El pronunciamiento del despacho judicial señala como responsables a Nicolás Rodríguez Bautista, conocido como ‘Gabino’; Eliécer Herlinton Chamorro Acosta, alias ‘Antonio García’; Israel Ramírez Pineda, alias ‘Pablo Beltrán’; y Gustavo Aníbal Giraldo Quinchía, alias ‘Pablito’, quienes para la época de los hechos integraban la dirección nacional del ELN. A ellos se suman Leinner José Franco Pérez, identificado como ‘Marco’s’ o ‘Barbas’, y José Yuli Ávila Fierro, conocido como ‘Cuyo’ o ‘Jaguar’, señalados como cabecillas del Frente de Guerra Nororiental.
La decisión se relaciona con varios secuestros de comunicadores que se registraron en distintas regiones del país. El primero de los casos corresponde a la periodista Salud Hernández Mora, quien fue privada de la libertad el 21 de mayo de 2016 mientras realizaba labores periodísticas.
Dos días después, el 23 de mayo de ese mismo año, se produjo el secuestro del periodista Diego Alonso D’Pablos Aranda. En el mismo hecho también fueron retenidos su camarógrafo, Carlos Alberto Melo Calderón, y el conductor Jhon de Jesús Reales Barrera. Todos fueron interceptados cuando se desplazaban en el desarrollo de su trabajo informativo.
En esa misma fecha, 23 de mayo de 2016, se reportó otro caso que involucró a comunicadores locales. El periodista Diego Fernando Veloza Duque y los locutores de una emisora comunitaria, William del Carmen Mora Trujillo y María Zulay Ropero, fueron secuestrados en hechos que también fueron atribuidos a estructuras del ELN.

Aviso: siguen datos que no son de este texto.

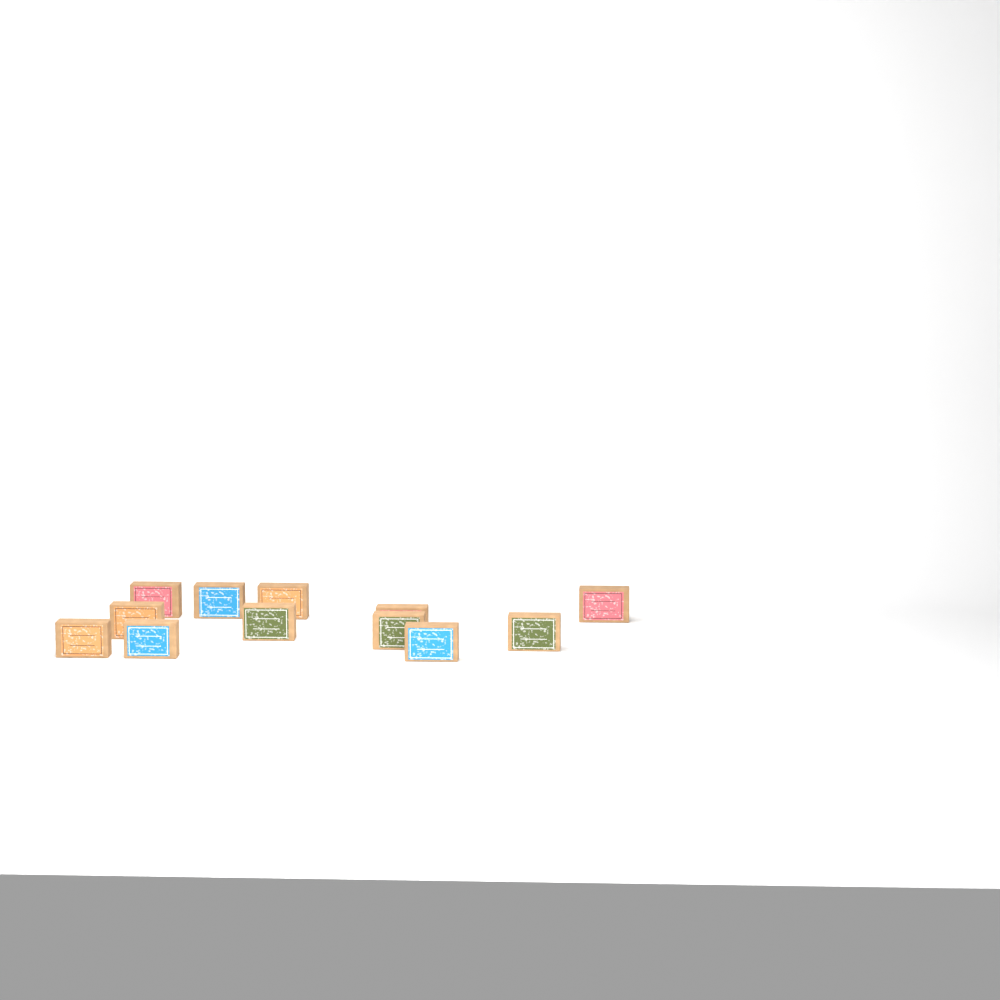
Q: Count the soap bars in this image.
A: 12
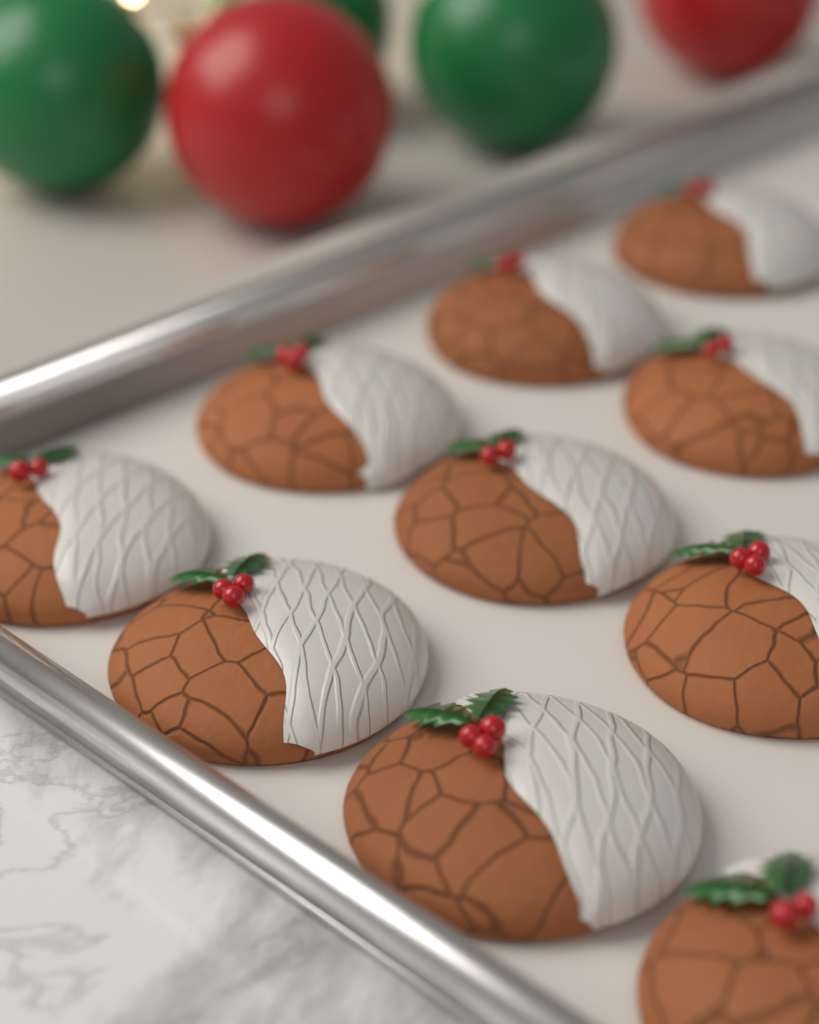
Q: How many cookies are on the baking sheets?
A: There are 10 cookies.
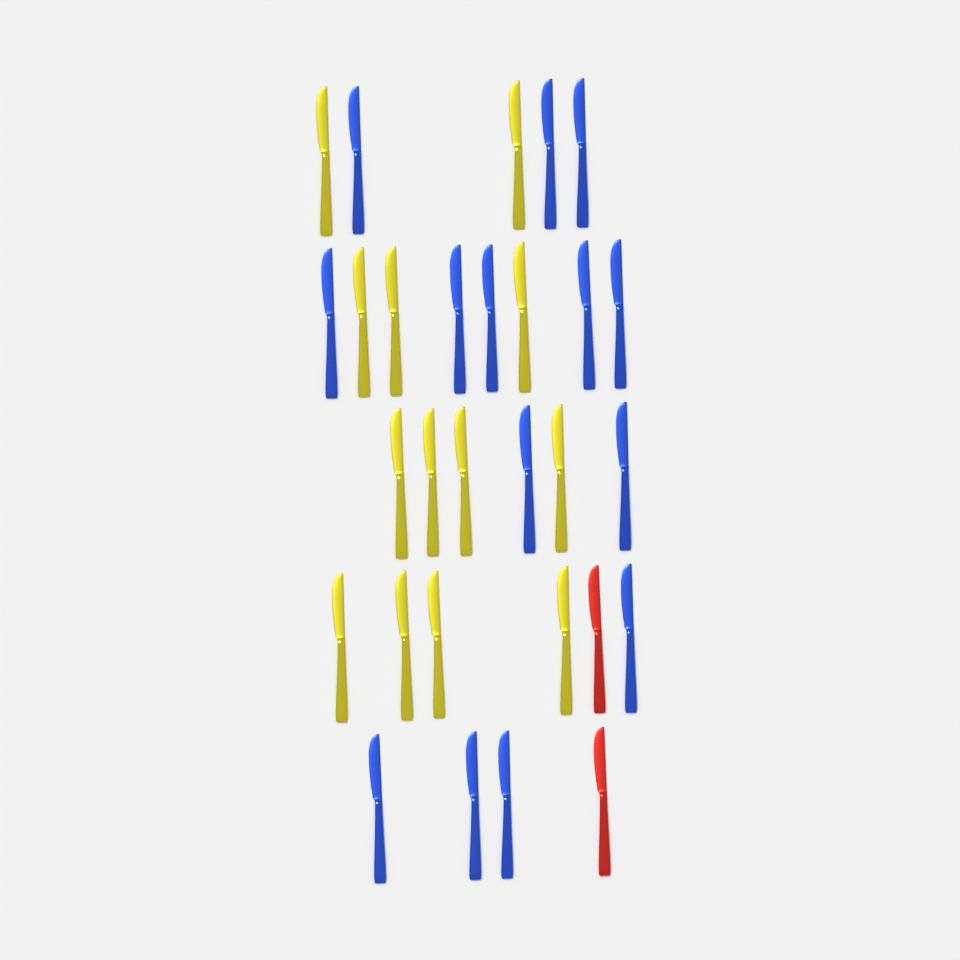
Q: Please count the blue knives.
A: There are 14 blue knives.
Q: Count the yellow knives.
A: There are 13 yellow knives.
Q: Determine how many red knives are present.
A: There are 2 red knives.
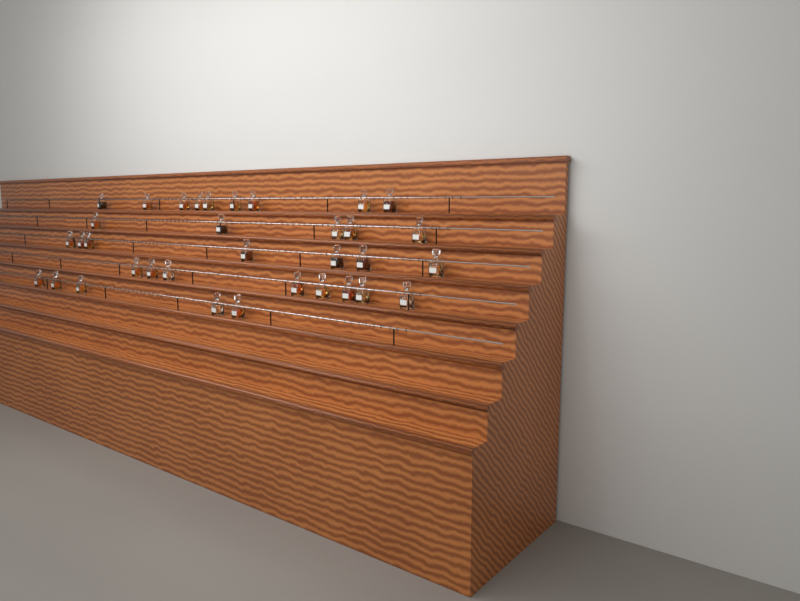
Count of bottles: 34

El proceso judicial también incluye el secuestro de dos periodistas extranjeros. Se trata de Derk Johanes Bolt y Eugenio Ernest Marle Follender, ciudadanos de Países Bajos, quienes fueron retenidos el 17 de junio de 2017 mientras adelantaban actividades periodísticas en territorio colombiano.
Según lo expuesto en la actuación judicial, los hechos analizados hacen parte de un patrón de privaciones ilegales de la libertad contra trabajadores de la prensa en el marco del conflicto armado. El sentido de fallo condenatorio constituye una etapa dentro del proceso penal, previo a la individualización de las penas correspondientes.
Las autoridades judiciales continúan con los trámites previstos en la ley para la lectura de la sentencia, en la que se establecerán las sanciones aplicables a los responsables por los delitos imputados en relación con estos secuestros.